Вокруг простиралась пустыня, и не было ни травинки, ни капли воды, только белый свет огромной луны да мерцание звезд, разбросанных по безоблачному небу и похожих на лампочки.
— Он исчез! — хныкал Джордж, все еще стоя на четвереньках. — Я больше не слышу его! Я потерял своего друга!
Но друг Джорджа был не единственной потерей. Пропал город, да и сама планета, на которой он располагался. Мы были совсем в другом мире.
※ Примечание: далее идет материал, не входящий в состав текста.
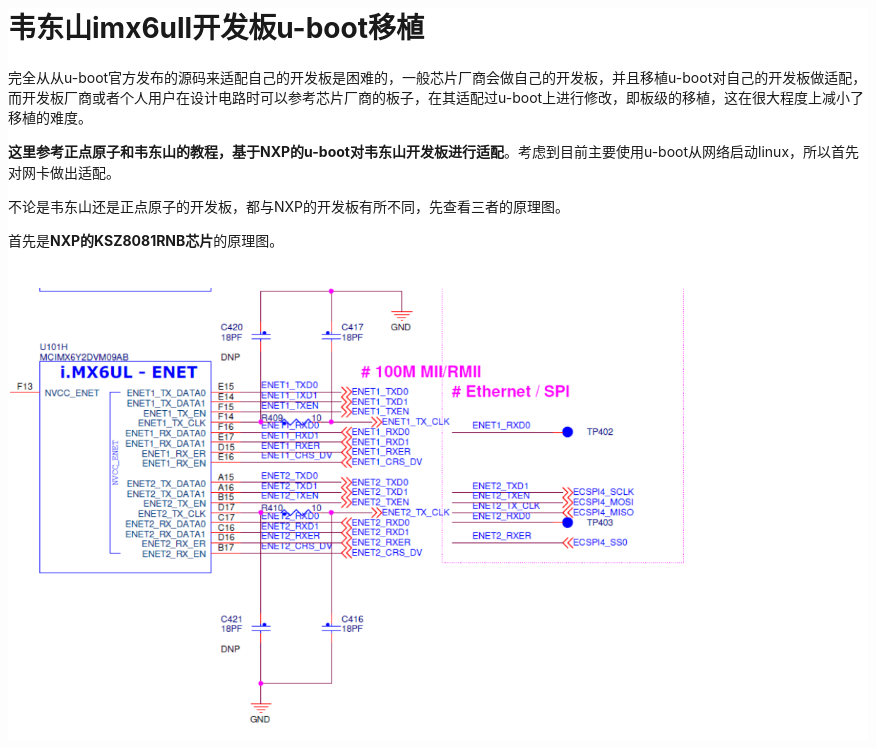 # 韦东山imx6ull开发板u-boot移植

完全从从u-boot官方发布的源码来适配自己的开发板是困难的，一般芯片厂商会做自己的开发板，并且移植u-boot对自己的开发板做适配，而开发板厂商或者个人用户在设计电路时可以参考芯片厂商的板子，在其适配过u-boot上进行修改，即板级的移植，这在很大程度上减小了移植的难度。

**这里参考正点原子和韦东山的教程，基于NXP的u-boot对韦东山开发板进行适配**。考虑到目前主要使用u-boot从网络启动linux，所以首先对网卡做出适配。

不论是韦东山还是正点原子的开发板，都与NXP的开发板有所不同，先查看三者的原理图。

首先是**NXP的KSZ8081RNB芯片**的原理图。

<img src="image/image-20220812232504064.png" alt="image-20220812232504064" width="700" />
Мне не следовало браться за это дело. Я и раньше отдавал себе в этом отчет. Я не верил в успех с самого начала. А ведь удача всегда только с тем, кто верит в нее! Если уж взялся — нельзя сомневаться в успехе.
Хотя, вспомнил я, у меня не было выбора. Я был обречен с того момента, когда в первый раз увидел на Земле великолепный корабль Сары Фостер.
Я возвратился на Землю в тайне от всех. Хотя слово «возвратился» здесь не совсем правильное. До тех пор я никогда не бывал на этой планете. Но именно на Земле я хранил свои деньги, и к тому же Земля стала единственным местом, где я не чувствовал за собой слежки. И дело не в том, что я нарушил закон или был не чист на руку. Просто вышло так, что многие из тех, с кем я был когда-то связан, в конце концов разорились до нитки и жаждали встретиться со мной. И, конечно, они бы добились своего, не попади я на Землю, где действовало право неприкосновенности.
Корабль, на котором я приземлился, помог мне сбить этих людей с толку. Машина едва избежала участи быть похороненной на кладбище кораблей, хотя место ей было именно там. Залатанный, наспех отремонтированный, корабль больше был мне не нужен. Единственное, что от него требовалось — доставить меня на Землю. Я покинул корабль, и меня бы не огорчило, даже если бы он распался на куски. Я на Земле — и останусь здесь.
Было очевидно, что мне предстоит встреча с Земным Патрулем. Земля гостеприимна и придерживается принципа «в тесноте, да не в обиде», но ей не помешает патруль, охраняющий планету от подозрительных личностей вроде меня.
Итак, я вошел в Солнечную систему и оказался между Землей и Солнцем. Я надеялся, что логарифмическая линейка не обманула меня при расчетах. Я выжимал из своего драндулета все, что было возможно, к тому же я воспользовался солнечным притяжением, и мимо Солнца мы промчались так, как будто за нами гнались черти. Был даже один рискованный момент, когда мне показалось, что срезав путь, мы подошли к светилу слишком близко. Но спасла радиационная защита; я сбавил скорость наполовину, и Земля оказалась прямо впереди по курсу.